Our eyes lock as we gauge each other and try to figure out the next step in this unfamiliar dance we’re moving to.
“Dance with me.”
I stifle a laugh. Is he reading my mind now?
But my laugh is short-lived when he rises from the booth and extends his hand to me. He can’t be serious.
“No way!” I laugh, batting his hand away. “I’m not letting the King of Pranks make a fool of me.”
“I do love a good prank but dancing with me isn’t one of them.” He puts his hand out for me to take again.
“I don’t know how to dance, let alone to country music.”

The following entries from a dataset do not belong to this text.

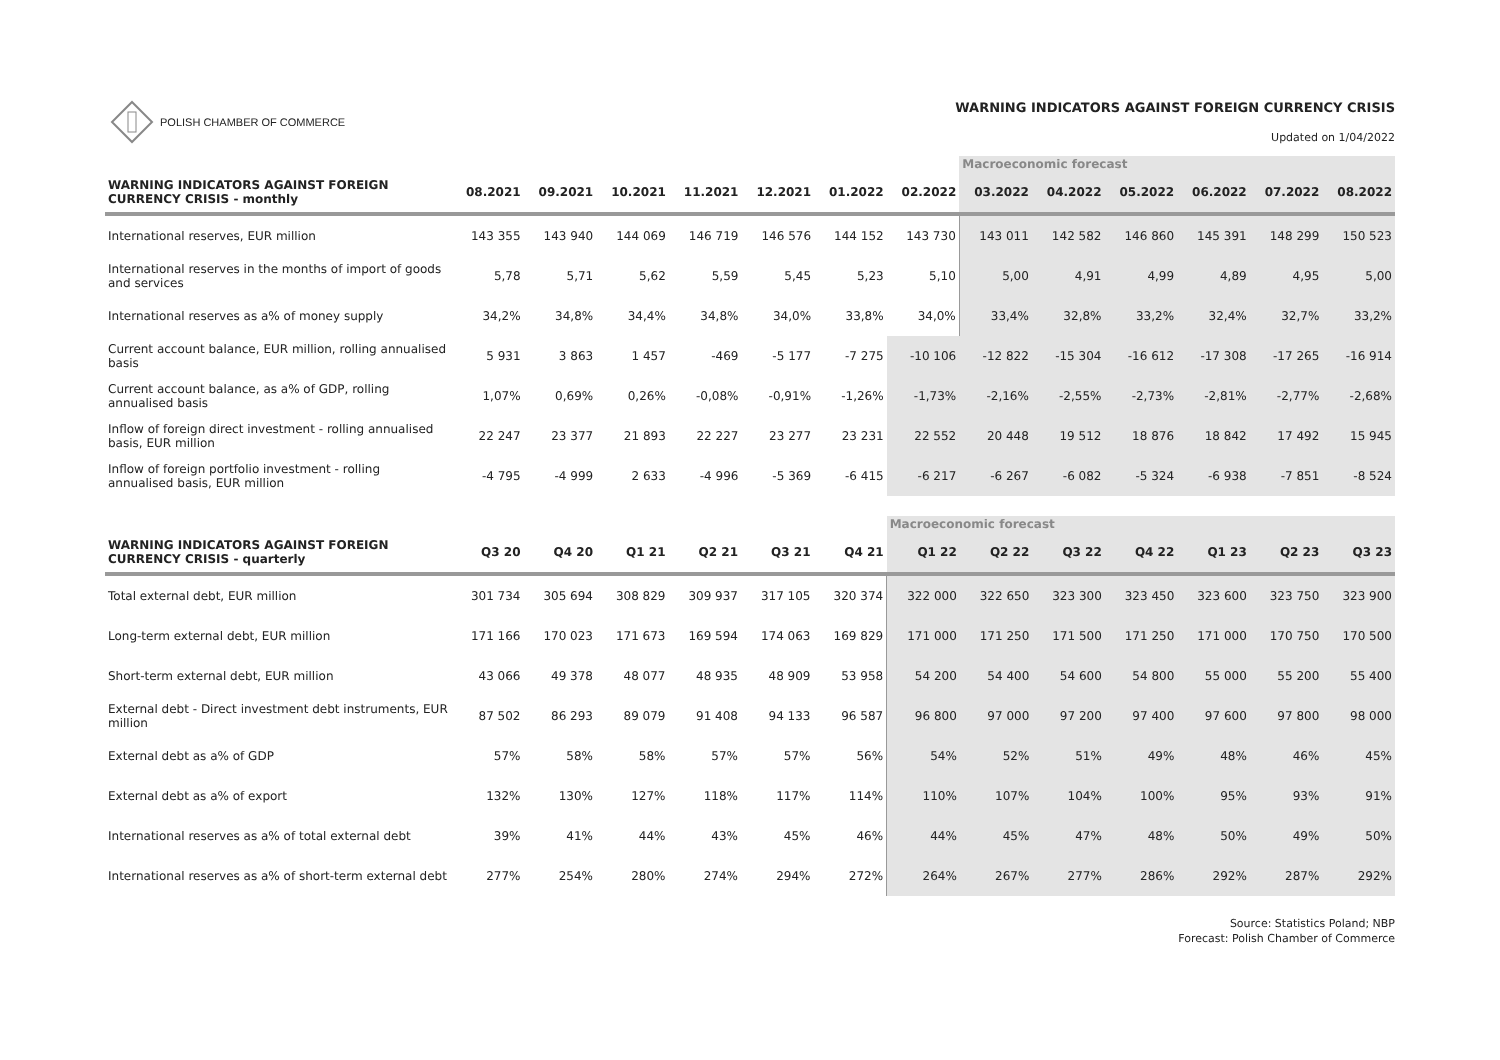POLISH CHAMBER OF COMMERCE
WARNING INDICATORS AGAINST FOREIGN CURRENCY CRISIS
Updated on 1/04/2022
| | | | | | | | | Macroeconomic forecast | | | | | |
| WARNING INDICATORS AGAINST FOREIGN CURRENCY CRISIS - monthly | 08.2021 | 09.2021 | 10.2021 | 11.2021 | 12.2021 | 01.2022 | 02.2022 | 03.2022 | 04.2022 | 05.2022 | 06.2022 | 07.2022 | 08.2022 |
| International reserves, EUR million | 143 355 | 143 940 | 144 069 | 146 719 | 146 576 | 144 152 | 143 730 | 143 011 | 142 582 | 146 860 | 145 391 | 148 299 | 150 523 |
| International reserves in the months of import of goods and services | 5,78 | 5,71 | 5,62 | 5,59 | 5,45 | 5,23 | 5,10 | 5,00 | 4,91 | 4,99 | 4,89 | 4,95 | 5,00 |
| International reserves as a% of money supply | 34,2% | 34,8% | 34,4% | 34,8% | 34,0% | 33,8% | 34,0% | 33,4% | 32,8% | 33,2% | 32,4% | 32,7% | 33,2% |
| Current account balance, EUR million, rolling annualised basis | 5 931 | 3 863 | 1 457 | -469 | -5 177 | -7 275 | -10 106 | -12 822 | -15 304 | -16 612 | -17 308 | -17 265 | -16 914 |
| Current account balance, as a% of GDP, rolling annualised basis | 1,07% | 0,69% | 0,26% | -0,08% | -0,91% | -1,26% | -1,73% | -2,16% | -2,55% | -2,73% | -2,81% | -2,77% | -2,68% |
| Inflow of foreign direct investment - rolling annualised basis, EUR million | 22 247 | 23 377 | 21 893 | 22 227 | 23 277 | 23 231 | 22 552 | 20 448 | 19 512 | 18 876 | 18 842 | 17 492 | 15 945 |
| Inflow of foreign portfolio investment - rolling annualised basis, EUR million | -4 795 | -4 999 | 2 633 | -4 996 | -5 369 | -6 415 | -6 217 | -6 267 | -6 082 | -5 324 | -6 938 | -7 851 | -8 524 |
| | | | | | | | Macroeconomic forecast | | | | | | |
| WARNING INDICATORS AGAINST FOREIGN CURRENCY CRISIS - quarterly | Q3 20 | Q4 20 | Q1 21 | Q2 21 | Q3 21 | Q4 21 | Q1 22 | Q2 22 | Q3 22 | Q4 22 | Q1 23 | Q2 23 | Q3 23 |
| Total external debt, EUR million | 301 734 | 305 694 | 308 829 | 309 937 | 317 105 | 320 374 | 322 000 | 322 650 | 323 300 | 323 450 | 323 600 | 323 750 | 323 900 |
| Long-term external debt, EUR million | 171 166 | 170 023 | 171 673 | 169 594 | 174 063 | 169 829 | 171 000 | 171 250 | 171 500 | 171 250 | 171 000 | 170 750 | 170 500 |
| Short-term external debt, EUR million | 43 066 | 49 378 | 48 077 | 48 935 | 48 909 | 53 958 | 54 200 | 54 400 | 54 600 | 54 800 | 55 000 | 55 200 | 55 400 |
| External debt - Direct investment debt instruments, EUR million | 87 502 | 86 293 | 89 079 | 91 408 | 94 133 | 96 587 | 96 800 | 97 000 | 97 200 | 97 400 | 97 600 | 97 800 | 98 000 |
| External debt as a% of GDP | 57% | 58% | 58% | 57% | 57% | 56% | 54% | 52% | 51% | 49% | 48% | 46% | 45% |
| External debt as a% of export | 132% | 130% | 127% | 118% | 117% | 114% | 110% | 107% | 104% | 100% | 95% | 93% | 91% |
| International reserves as a% of total external debt | 39% | 41% | 44% | 43% | 45% | 46% | 44% | 45% | 47% | 48% | 50% | 49% | 50% |
| International reserves as a% of short-term external debt | 277% | 254% | 280% | 274% | 294% | 272% | 264% | 267% | 277% | 286% | 292% | 287% | 292% |
Source: Statistics Poland; NBP
Forecast: Polish Chamber of Commerce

“Neither do I. We’re quite the pair, aren’t we?” he asks, that boyish smile on his lips winning me over. “A pair of Texans who can’t dance to country music.”
“We should be ashamed of ourselves and hide in this dark corner here.”
His laugh tells me he’s not buying it. “No time like the present to learn.”
“We’ll be the only ones on the dance floor.” I scramble to think of any other excuse to avoid this situation—not avoiding the limelight part of it but the dancing body-to-body with Easton part—because he’s already lowered my defenses, and dancing with him might be too temptingly disastrous for me—in more ways than one. “Everyone will be staring at us.”